Fare educazione alimentare prima del gossip gastronomico, distinguere uno chef colto da un bruciapadelle ignorante, la dote di un vino contadino dal superfluo di una bevanda industriale, sperare di diventare gastronomi e non aspirare ad essere gastrofighetti, scegliere di leggere un giornalista e non un pennivendolo, e via così.
Provarci almeno.
Sarebbe un buon inizio.
ah

posted by Mauro Erro @ 10:27,

3 Comments:

At 19 agosto 2011 alle ore 12:34, Blogger Salvatore LANDOLFO said...

Carissimo Mauro,
correva l'anno 2002. Il post Torri Gemelle, ero papà da meno di un anno e in una libreria mi salta all'occhio questo libro " la terra scoppia " di Sartori e Mazzoleni e già li queste cose, e tante altre che man mano stanno succedendo si stanno verificando e la cosa peggiore esistono persone stupide da una grattatina e via o che mosse dai propri interessi o dalla volontà di non rinunciare a inutili comodità danno pareri fuorvianti.
La sovrappopolazione e il vero problema del pianeta e che le comunità, ecclesiali e non, non vogliano, bisogna immediatamente affrontarlo altrimenti la razza umana farà la fine dei dinosauri.

 
At 19 agosto 2011 alle ore 18:08, Blogger Gianpaolo Paglia said...

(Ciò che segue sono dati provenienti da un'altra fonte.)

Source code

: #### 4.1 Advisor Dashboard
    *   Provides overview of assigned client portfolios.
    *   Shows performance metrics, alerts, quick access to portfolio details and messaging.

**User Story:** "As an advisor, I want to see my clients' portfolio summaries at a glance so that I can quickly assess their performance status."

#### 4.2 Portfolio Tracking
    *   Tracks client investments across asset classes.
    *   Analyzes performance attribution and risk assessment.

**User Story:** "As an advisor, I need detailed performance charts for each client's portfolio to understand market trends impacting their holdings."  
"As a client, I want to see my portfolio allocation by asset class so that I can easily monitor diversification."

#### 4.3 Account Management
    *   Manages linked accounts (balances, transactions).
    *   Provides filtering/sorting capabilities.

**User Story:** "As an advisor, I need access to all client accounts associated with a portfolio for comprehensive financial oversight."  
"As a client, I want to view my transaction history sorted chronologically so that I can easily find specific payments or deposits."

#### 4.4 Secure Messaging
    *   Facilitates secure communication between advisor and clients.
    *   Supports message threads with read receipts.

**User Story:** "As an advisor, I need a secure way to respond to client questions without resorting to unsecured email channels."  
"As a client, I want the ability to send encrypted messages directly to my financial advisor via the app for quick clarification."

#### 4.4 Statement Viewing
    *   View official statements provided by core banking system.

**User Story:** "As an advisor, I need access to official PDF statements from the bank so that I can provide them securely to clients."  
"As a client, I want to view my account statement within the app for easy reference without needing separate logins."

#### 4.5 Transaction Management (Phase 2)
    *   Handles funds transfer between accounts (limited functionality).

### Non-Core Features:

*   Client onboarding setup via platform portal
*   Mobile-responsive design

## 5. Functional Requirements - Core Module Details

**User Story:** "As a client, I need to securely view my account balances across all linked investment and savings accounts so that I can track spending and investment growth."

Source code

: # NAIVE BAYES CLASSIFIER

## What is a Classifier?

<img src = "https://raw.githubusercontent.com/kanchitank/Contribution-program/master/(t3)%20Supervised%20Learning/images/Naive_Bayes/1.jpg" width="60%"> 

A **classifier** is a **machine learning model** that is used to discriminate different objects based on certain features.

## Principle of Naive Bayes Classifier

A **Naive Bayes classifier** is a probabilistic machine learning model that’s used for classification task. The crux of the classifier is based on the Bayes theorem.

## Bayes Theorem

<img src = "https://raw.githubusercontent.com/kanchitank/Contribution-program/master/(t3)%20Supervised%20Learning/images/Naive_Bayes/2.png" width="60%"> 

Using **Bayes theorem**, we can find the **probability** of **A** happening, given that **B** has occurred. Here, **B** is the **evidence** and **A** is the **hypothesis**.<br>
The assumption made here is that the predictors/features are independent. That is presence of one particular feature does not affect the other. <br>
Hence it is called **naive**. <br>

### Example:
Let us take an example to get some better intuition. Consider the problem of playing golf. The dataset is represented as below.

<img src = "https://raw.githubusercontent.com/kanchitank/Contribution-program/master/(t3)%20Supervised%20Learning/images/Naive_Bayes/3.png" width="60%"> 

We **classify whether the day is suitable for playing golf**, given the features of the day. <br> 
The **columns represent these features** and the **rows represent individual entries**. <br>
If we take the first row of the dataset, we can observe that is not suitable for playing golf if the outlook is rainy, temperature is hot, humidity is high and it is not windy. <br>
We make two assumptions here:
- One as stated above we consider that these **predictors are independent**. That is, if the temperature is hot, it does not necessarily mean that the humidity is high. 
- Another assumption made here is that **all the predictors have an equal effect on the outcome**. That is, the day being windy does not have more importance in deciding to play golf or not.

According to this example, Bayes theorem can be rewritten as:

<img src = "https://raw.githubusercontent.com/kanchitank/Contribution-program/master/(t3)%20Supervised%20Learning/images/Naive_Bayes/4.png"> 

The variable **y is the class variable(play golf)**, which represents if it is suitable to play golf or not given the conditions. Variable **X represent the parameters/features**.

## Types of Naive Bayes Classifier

Intanto si sta formando un pensiero unico, quanto profondo non saprei, che non solo si possa fare a meno della scienza, ma che anzi essa sia in gran parte responsabile del degrado ambientale e della perdita della biodiversità. Peraltro bisognerebbe capirsi bene quando si parla di biodiversità, perche' dentro si tende a metterci di tutto, persino i cloni delle vigne.
Norman Borlaug fu insignito del Nobel della pace, e nelle motivazioni si legge che è stato stimato che abbia salvato dalla fame centinaia di milioni di persone. Norman era un genetsita agrario, padre della rivoluzione verde, che si basava sull'uso della chimica di sintesi e del miglioramento genetico. Piu' alte produzioni per ettaro, diceva Norman, vogliono dire meno ettari necessari per l'agricoltura e piu' spazio per boschi, riserve, ecc. Eppure oggi a dire queste cose si rischia il linciaggio. Bisognerà vedere come andranno le cose, e anche quanti danni farà il luddismo nel frattempo.

 
At 22 agosto 2011 alle ore 10:38, Anonymous Anonimo said...

sì, ok, l'uomo si estinguerà, magari tra una manciata di secoli. e allora? qual è la nostra paura?
etica e morale devono guardare, con serietà certamente, ai figli, ai nipoti, ai bisnipoti, ma oltre no, no e no.
di cosa abbiamo così tanta paura, della quale priveremo i nostri posteri? della bellezza di quale pianeta?
è solo ideologia, anzi tautologia. dobbiamo respirare l'aria che ci circonda, integrarci in essa, ma senza abbandonarci, questo sì, mai.